The design was simple and ingenious and on the day of the first test run many of the local gentry and not an insignificant number of public hangers-on and lower classes turned up to view the device in action.
It should be noted at this point that the device itself clearly should have worked perfectly. Any blame should really be apportioned to the supplier of apples who had been especially called in (It was early March and the local orchard was bare of any fruit). The apples used, coloquially referred to as stabapples were loaded into the machine. The windmill was spun up, much faster than it had originally been tested at by an over-enthusiastic apple-picker and the hopper lever released.

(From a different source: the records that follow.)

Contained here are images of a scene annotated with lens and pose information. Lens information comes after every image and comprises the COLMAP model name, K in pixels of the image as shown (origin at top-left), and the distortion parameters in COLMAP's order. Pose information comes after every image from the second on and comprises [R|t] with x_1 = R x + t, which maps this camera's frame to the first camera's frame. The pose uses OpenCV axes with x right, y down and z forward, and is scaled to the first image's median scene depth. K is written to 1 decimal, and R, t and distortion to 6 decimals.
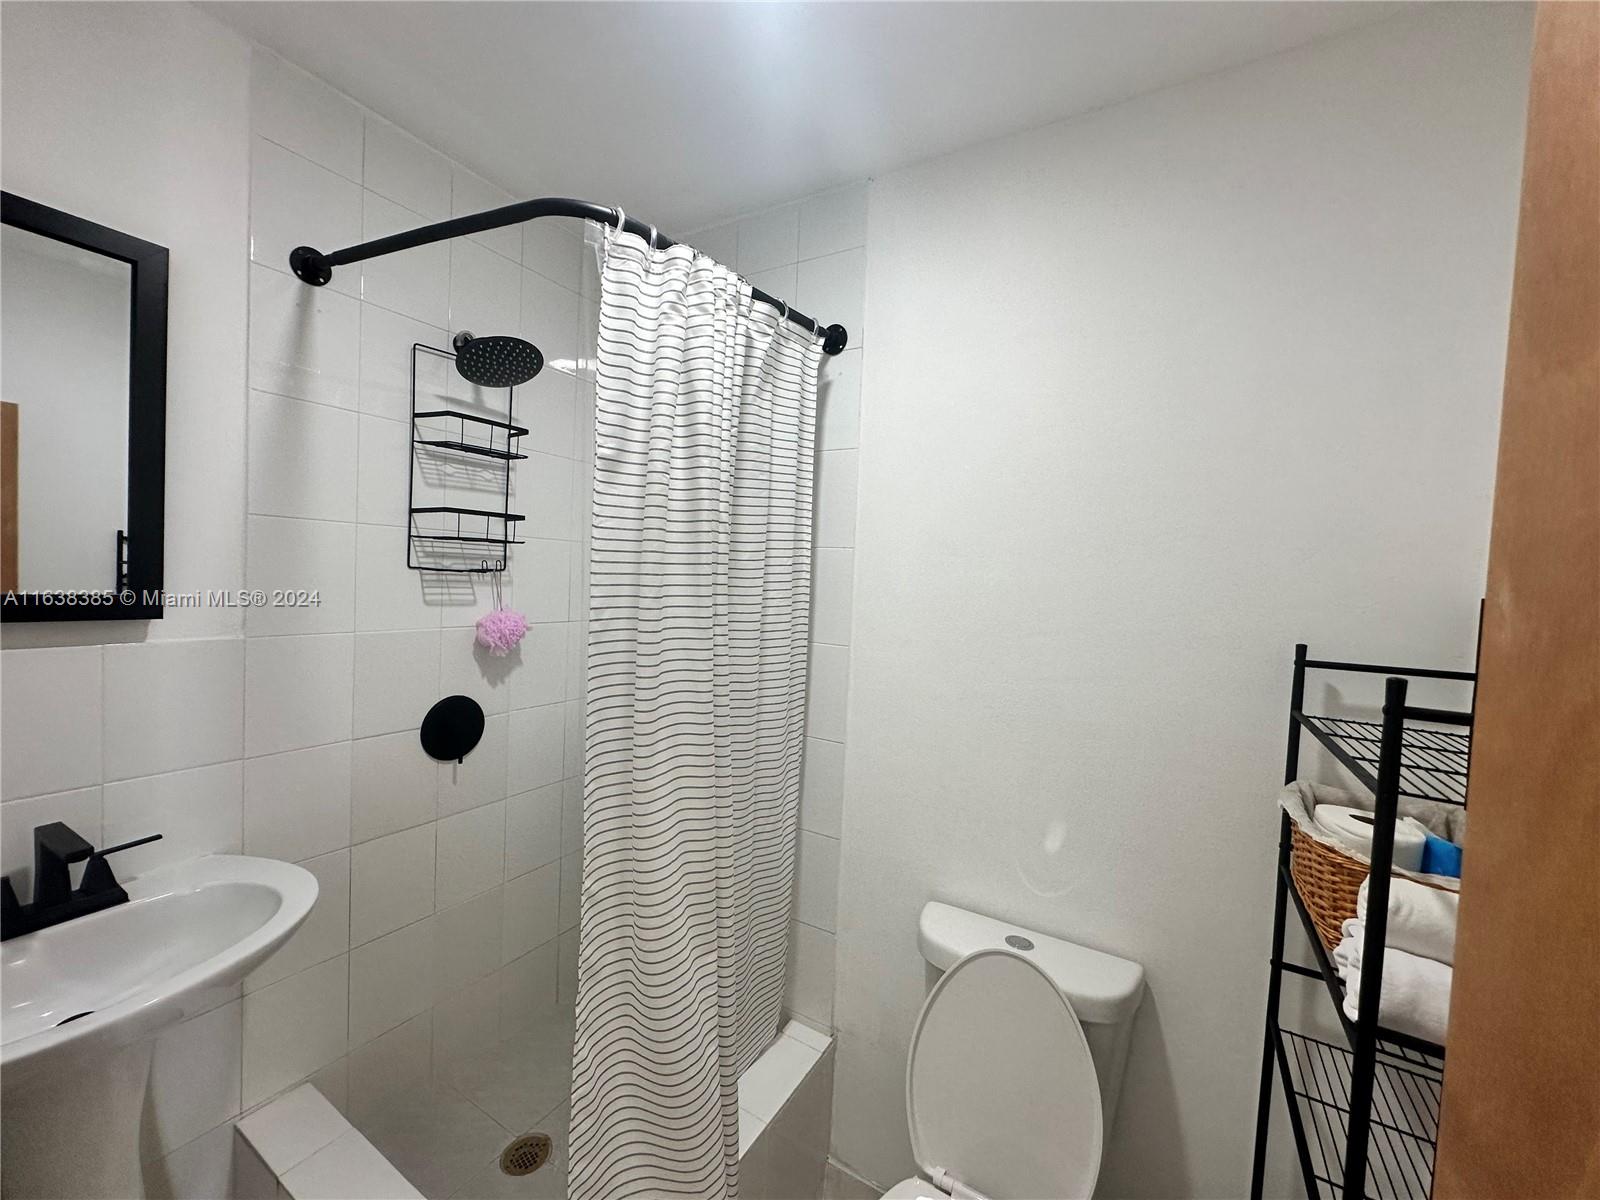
lens RADIAL K [[636.9, 0, 800.0], [0, 636.9, 600.0], [0, 0, 1]] dist [-0.003816, -0.000145]
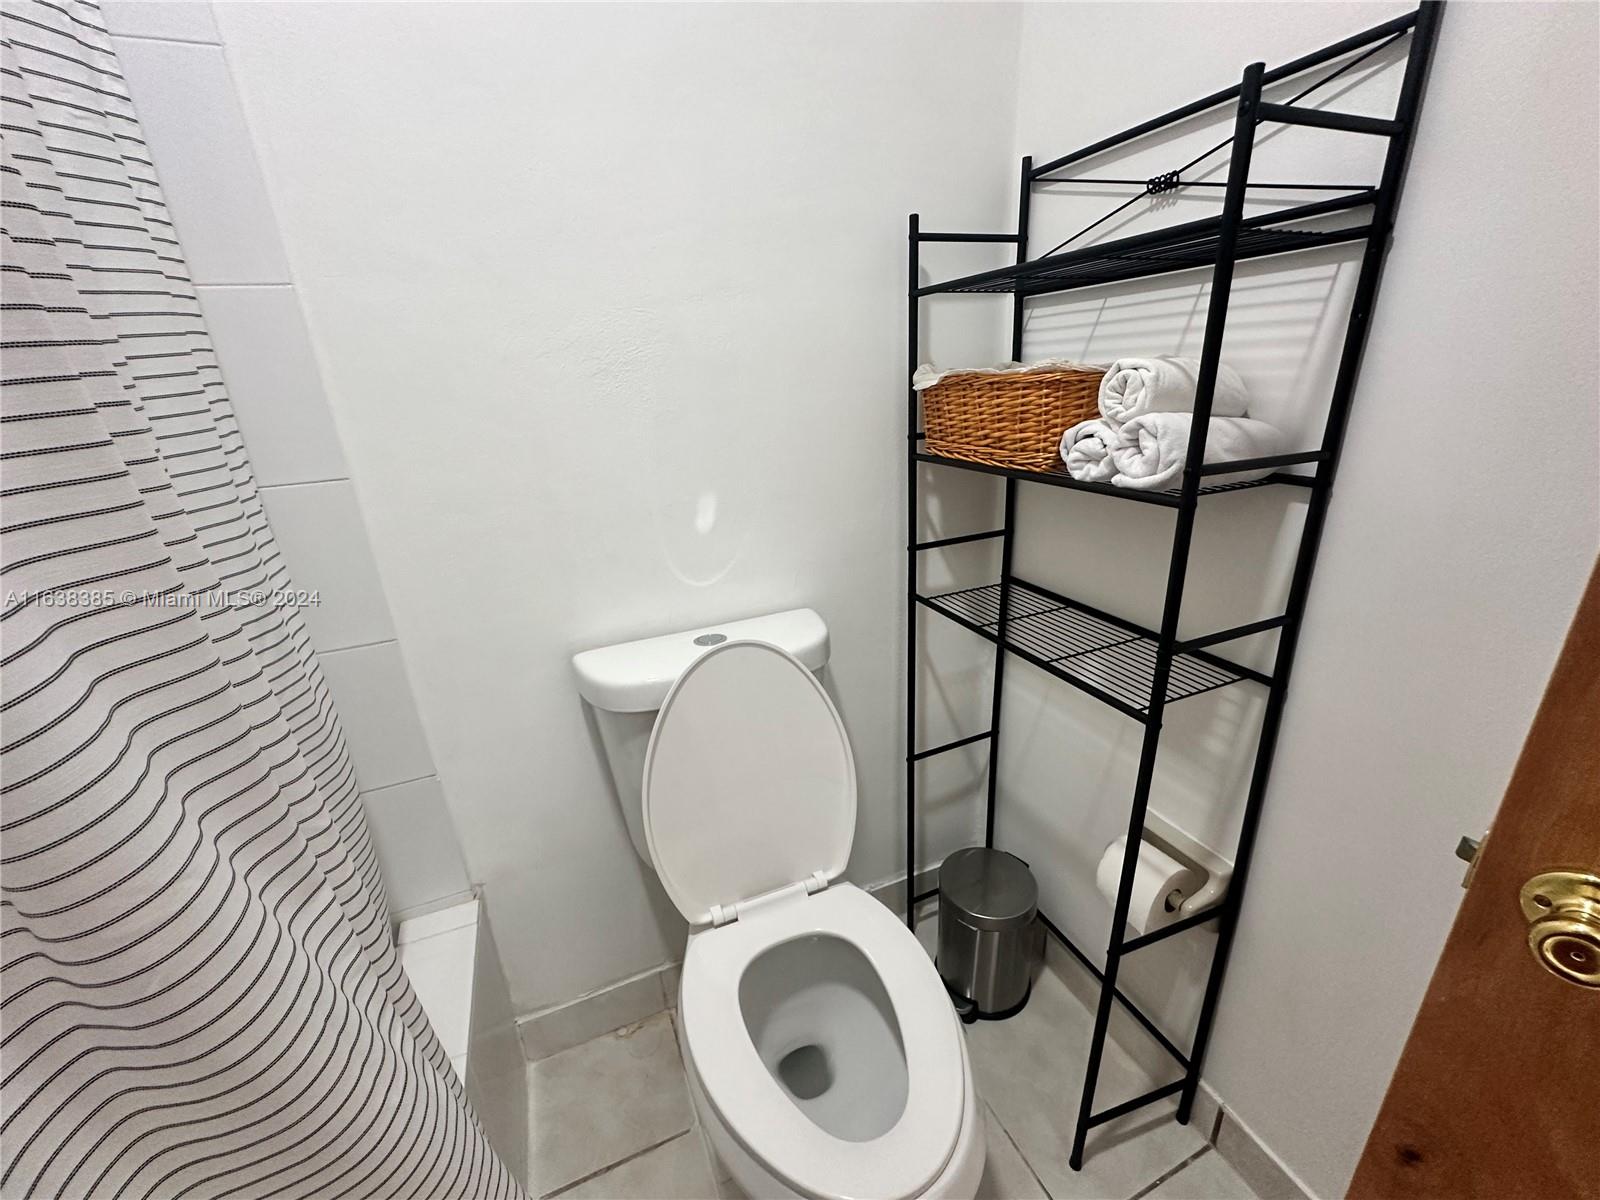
lens RADIAL K [[636.9, 0, 800.0], [0, 636.9, 600.0], [0, 0, 1]] dist [-0.003816, -0.000145]
pose [[0.593968, -0.349459, 0.724624, -0.181426], [0.110159, 0.927572, 0.357037, 0.226571], [-0.796911, -0.132245, 0.589444, 0.463615]]
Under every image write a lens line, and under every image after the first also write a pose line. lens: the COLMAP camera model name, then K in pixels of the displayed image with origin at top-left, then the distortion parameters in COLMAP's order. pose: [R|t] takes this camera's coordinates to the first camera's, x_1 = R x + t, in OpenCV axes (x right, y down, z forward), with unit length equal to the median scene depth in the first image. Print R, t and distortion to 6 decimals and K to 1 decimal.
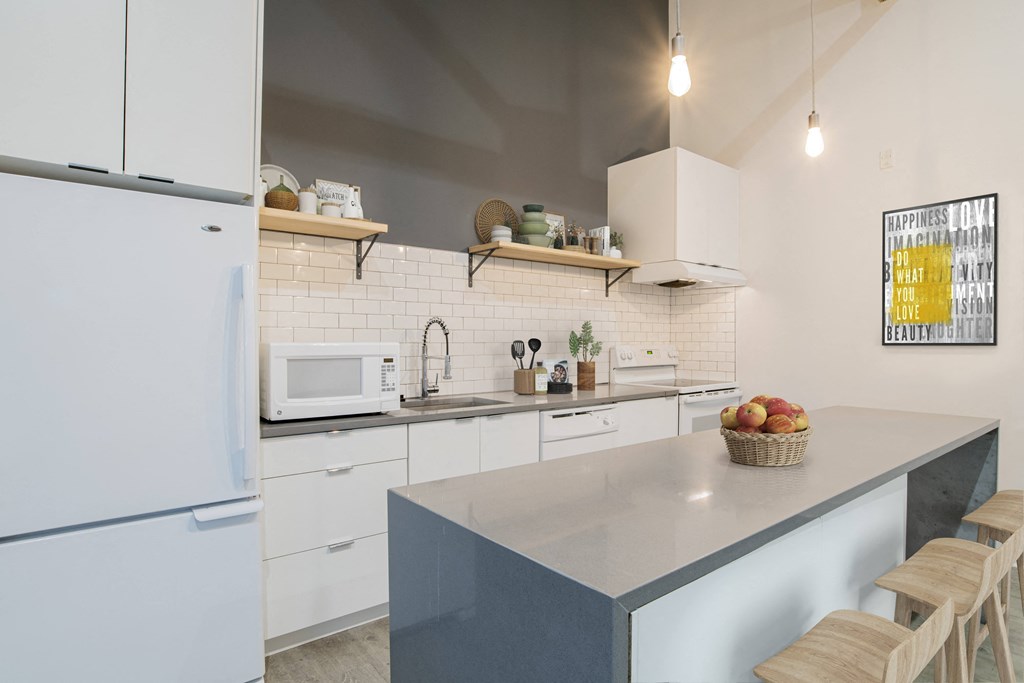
lens RADIAL K [[539.7, 0, 513.0], [0, 539.7, 339.1], [0, 0, 1]] dist [0.003041, -0.000048]
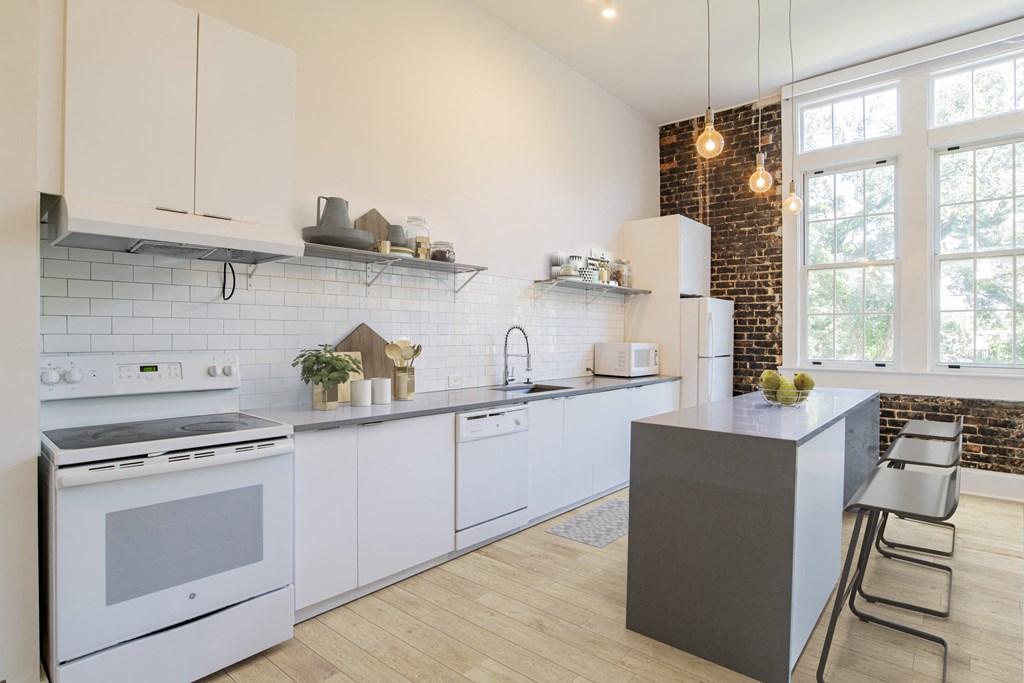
lens RADIAL K [[539.7, 0, 510.5], [0, 539.7, 341.6], [0, 0, 1]] dist [0.003041, -0.000048]
pose [[0.980535, 0.008595, 0.196157, -0.418728], [-0.007648, 0.999955, -0.005582, 0.007465], [-0.196196, 0.003973, 0.980557, -0.319858]]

There are very few clear reports of what happened next. This due to considerable confusion, people being blinded by pulp and the few surviving witnesses having to be placed in a local asylum until there wits hopefully return. It appears that the pips proved slightly more than the mesh, muslin and back wall of the shed could withstand. The outpouring of grapeshot from the device levelled every tree in the orchard to a height of three feet. One apple struck a church bell in the nearby village and over thirty people accidentaly turned out for evensong at half past two.
The colonel himself was, unfortunately, stood by the “business end” of the device at the time, eager to examine the quality of the cheese produced. Nothing was found of him until three weeks later when his order of St George was found embedded in a tree two miles away. It was later given a burial with full military honours.